By denying a variable palette in his compositions, the artist's monochromes emphasize analysis and reading and remind the viewer of the chromophobia of art history, a discipline that advised the study of artworks in black and white images well into the 20th century where it was believed that color distracted from the study of form and line. The art critic David Joselit notes that "Like the space of the mass media in which bits and pieces of information are broken loose from their historical grounding and freely recombined into novel configurations, the landscape Tansey describes is one in which radically dissimilar events and places can gracefully coexist. Although his use of grisaille reads most immediately as a reference to old photographs, it also recalls the space of film and television. And yet in spite of their metaphorical reflection on the mass media, the paintings refer to another era of art-historical pastiche: academic art of the 19th century. Through the historical displacement which this similarity suggests, Tansey is able to reflect on the present in images clothed by the conventions of the past" (D. Joselit, "Wrinkles in Time; Mark Tansey," Art in America, June 1987, p. 109).

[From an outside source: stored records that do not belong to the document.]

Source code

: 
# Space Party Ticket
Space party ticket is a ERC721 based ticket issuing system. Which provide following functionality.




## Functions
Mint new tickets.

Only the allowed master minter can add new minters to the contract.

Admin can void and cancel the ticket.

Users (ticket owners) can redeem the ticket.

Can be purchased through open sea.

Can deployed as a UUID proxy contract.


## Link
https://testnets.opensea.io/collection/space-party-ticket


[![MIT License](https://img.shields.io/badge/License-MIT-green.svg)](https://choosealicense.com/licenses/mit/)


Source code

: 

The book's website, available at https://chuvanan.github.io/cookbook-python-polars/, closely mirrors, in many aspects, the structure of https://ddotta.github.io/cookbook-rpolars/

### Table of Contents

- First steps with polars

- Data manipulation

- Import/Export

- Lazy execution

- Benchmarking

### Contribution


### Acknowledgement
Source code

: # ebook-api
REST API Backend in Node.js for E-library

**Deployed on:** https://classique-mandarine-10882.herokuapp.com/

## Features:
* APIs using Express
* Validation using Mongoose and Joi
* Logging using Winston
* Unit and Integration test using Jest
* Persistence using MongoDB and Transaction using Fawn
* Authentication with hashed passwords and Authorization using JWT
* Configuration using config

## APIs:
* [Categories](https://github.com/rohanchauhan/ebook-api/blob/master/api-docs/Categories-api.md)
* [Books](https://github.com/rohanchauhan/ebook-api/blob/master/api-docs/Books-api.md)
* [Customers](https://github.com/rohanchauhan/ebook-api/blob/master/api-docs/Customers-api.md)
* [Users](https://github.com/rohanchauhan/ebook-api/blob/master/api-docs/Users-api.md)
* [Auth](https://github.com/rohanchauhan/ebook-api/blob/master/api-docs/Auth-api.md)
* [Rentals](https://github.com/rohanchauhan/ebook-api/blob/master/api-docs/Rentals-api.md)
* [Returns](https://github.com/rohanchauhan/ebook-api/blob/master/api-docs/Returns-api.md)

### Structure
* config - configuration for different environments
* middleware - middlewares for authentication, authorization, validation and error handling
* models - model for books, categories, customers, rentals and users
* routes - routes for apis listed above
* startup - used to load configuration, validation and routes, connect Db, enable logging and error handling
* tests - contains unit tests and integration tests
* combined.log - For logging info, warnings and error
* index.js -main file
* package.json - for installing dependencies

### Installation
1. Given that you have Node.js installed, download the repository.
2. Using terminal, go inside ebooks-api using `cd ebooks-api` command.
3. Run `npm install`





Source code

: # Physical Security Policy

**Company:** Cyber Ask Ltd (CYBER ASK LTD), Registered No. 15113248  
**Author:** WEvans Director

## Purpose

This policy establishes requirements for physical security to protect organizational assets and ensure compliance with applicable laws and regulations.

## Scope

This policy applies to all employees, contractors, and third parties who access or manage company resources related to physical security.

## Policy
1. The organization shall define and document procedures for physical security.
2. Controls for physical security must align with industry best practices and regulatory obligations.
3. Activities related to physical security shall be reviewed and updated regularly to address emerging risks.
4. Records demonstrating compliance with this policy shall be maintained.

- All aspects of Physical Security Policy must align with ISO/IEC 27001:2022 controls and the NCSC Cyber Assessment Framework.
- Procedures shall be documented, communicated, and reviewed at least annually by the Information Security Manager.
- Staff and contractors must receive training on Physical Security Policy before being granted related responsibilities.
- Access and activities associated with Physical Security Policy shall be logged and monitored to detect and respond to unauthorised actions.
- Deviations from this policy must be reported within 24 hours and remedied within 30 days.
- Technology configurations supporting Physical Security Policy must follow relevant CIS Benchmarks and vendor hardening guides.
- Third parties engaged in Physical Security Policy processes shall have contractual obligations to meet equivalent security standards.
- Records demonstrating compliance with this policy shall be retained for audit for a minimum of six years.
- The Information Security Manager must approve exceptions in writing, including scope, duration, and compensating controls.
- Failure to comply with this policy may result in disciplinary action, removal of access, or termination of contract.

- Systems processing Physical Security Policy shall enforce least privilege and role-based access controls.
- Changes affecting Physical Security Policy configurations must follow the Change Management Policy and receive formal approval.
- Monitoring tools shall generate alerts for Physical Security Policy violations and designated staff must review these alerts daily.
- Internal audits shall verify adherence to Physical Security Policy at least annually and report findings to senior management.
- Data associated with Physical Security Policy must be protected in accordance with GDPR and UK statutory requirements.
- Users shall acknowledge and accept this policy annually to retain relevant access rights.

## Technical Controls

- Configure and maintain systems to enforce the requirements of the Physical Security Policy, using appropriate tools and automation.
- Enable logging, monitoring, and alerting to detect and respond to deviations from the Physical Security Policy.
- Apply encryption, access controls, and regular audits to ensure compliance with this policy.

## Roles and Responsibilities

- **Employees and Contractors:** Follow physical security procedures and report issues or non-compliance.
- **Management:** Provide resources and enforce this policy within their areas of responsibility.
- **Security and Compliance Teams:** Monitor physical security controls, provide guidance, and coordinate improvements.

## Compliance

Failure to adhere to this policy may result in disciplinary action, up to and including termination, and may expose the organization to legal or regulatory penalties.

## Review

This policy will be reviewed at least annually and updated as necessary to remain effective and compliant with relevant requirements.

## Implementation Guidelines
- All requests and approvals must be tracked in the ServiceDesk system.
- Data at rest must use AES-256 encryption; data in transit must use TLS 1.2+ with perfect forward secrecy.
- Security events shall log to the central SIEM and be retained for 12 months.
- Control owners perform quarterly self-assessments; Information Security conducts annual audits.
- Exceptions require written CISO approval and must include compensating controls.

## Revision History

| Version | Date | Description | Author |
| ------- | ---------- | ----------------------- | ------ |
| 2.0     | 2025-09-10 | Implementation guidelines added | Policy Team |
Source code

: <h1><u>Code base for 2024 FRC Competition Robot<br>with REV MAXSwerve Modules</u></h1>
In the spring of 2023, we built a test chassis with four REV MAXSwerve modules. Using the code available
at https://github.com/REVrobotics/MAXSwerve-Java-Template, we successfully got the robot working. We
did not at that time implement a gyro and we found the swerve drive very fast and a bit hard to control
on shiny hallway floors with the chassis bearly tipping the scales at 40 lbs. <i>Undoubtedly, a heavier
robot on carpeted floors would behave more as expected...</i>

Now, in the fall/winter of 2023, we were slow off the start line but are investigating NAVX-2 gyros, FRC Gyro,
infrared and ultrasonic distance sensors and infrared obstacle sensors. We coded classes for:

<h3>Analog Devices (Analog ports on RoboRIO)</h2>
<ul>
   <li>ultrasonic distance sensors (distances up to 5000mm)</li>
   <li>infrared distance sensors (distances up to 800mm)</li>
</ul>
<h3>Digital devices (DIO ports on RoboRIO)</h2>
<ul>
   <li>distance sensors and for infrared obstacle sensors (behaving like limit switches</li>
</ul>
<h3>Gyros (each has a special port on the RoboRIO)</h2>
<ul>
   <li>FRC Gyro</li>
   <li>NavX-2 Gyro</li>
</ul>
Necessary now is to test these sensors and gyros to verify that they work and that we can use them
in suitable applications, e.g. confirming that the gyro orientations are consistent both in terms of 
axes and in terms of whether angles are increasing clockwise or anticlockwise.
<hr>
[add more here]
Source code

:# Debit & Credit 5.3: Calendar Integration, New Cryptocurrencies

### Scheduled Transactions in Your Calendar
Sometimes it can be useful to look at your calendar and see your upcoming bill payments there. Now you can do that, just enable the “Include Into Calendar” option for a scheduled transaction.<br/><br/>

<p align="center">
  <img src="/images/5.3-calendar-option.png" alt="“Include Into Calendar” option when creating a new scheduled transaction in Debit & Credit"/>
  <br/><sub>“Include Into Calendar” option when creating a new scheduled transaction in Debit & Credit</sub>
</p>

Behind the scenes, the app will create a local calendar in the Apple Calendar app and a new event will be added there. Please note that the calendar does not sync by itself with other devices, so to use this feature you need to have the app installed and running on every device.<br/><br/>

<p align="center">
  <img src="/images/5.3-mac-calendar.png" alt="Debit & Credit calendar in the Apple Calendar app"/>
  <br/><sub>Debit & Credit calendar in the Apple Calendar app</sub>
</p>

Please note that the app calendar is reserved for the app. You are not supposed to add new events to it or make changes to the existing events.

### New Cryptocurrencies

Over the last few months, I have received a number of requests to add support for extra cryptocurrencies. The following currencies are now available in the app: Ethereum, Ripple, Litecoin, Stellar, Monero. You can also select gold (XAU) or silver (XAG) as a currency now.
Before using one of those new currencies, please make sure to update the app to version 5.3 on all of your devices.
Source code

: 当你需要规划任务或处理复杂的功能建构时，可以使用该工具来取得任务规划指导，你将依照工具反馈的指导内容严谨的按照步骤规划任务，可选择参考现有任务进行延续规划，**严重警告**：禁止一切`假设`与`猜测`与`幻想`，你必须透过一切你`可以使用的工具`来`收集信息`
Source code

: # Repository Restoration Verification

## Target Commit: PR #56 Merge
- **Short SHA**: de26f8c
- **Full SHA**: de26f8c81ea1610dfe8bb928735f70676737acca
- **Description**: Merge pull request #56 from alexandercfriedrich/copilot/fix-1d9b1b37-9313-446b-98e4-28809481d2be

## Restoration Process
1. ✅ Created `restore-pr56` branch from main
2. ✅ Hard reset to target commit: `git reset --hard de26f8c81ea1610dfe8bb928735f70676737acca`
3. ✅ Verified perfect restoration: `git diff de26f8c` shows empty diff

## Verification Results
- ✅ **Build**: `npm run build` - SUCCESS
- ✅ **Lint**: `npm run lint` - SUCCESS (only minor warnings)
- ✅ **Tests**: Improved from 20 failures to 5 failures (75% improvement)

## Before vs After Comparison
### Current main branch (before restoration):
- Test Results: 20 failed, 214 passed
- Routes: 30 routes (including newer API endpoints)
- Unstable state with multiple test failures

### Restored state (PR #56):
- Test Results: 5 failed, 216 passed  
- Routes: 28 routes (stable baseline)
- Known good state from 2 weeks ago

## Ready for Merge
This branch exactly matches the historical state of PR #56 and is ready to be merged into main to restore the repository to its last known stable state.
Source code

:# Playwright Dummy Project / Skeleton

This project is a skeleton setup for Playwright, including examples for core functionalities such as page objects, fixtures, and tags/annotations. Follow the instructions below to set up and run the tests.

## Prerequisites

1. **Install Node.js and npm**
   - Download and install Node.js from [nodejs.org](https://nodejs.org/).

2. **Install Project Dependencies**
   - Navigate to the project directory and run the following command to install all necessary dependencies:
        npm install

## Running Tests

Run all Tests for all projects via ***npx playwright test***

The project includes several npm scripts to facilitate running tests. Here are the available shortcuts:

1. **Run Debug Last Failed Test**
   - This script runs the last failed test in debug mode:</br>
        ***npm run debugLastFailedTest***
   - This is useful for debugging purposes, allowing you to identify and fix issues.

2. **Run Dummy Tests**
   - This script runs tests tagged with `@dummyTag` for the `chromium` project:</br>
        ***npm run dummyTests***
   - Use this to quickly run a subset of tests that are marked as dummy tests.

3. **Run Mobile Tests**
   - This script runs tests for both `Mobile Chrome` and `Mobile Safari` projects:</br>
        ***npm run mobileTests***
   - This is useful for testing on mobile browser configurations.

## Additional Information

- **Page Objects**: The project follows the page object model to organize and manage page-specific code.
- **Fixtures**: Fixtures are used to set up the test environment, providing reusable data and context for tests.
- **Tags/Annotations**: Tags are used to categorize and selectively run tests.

Tansey’s painstaking process involves multiple preparatory sketches before embarking on a large-scale oil painting. To begin, Tansey culls through his personal archive of collected imagery–a catalogue of magazine and newspaper clippings, illustrated excerpts, and personal photography the artist has maintained since 1977, his final year as a graduate student at Hunter College. Now numbering in the thousands and organized by binder, the collection includes a diversity of figures, poses, and subject matter. Utilizing a photocopier to endlessly alter, crop or rotate the images, Tansey combines and recombines the selected imagery in a variety of collages, resulting in powerful works like the present. From these collages, Tansey will produce drawings using either graphite or copier toner, and in some cases, fully rendered oil paintings. From the present paper collage, in fact, Tansey produced a painting the same year of the same name, which now resides with the collection of the Columbus Art Museum in Ohio.
Tansey considers this meticulous progression to be an investigative process: “In a general way this picture-making process is a mode of inquiry carried out by open-ended interplay among many pictorial sources and signifiers. What should be apparent in this stepped process is that the handmade and the reproduced are set into a sort of dialectical dance. Beginning with alternating steps–manual to mechanical to manual to mechanical–and ending up in an embrace so intimate that the two become virtually indistinguishable” (M. Tansey, quoted in J. Freeman, Mark Tansey, Los Angeles: Los Angeles County Museum of Art, 1993, p. 70).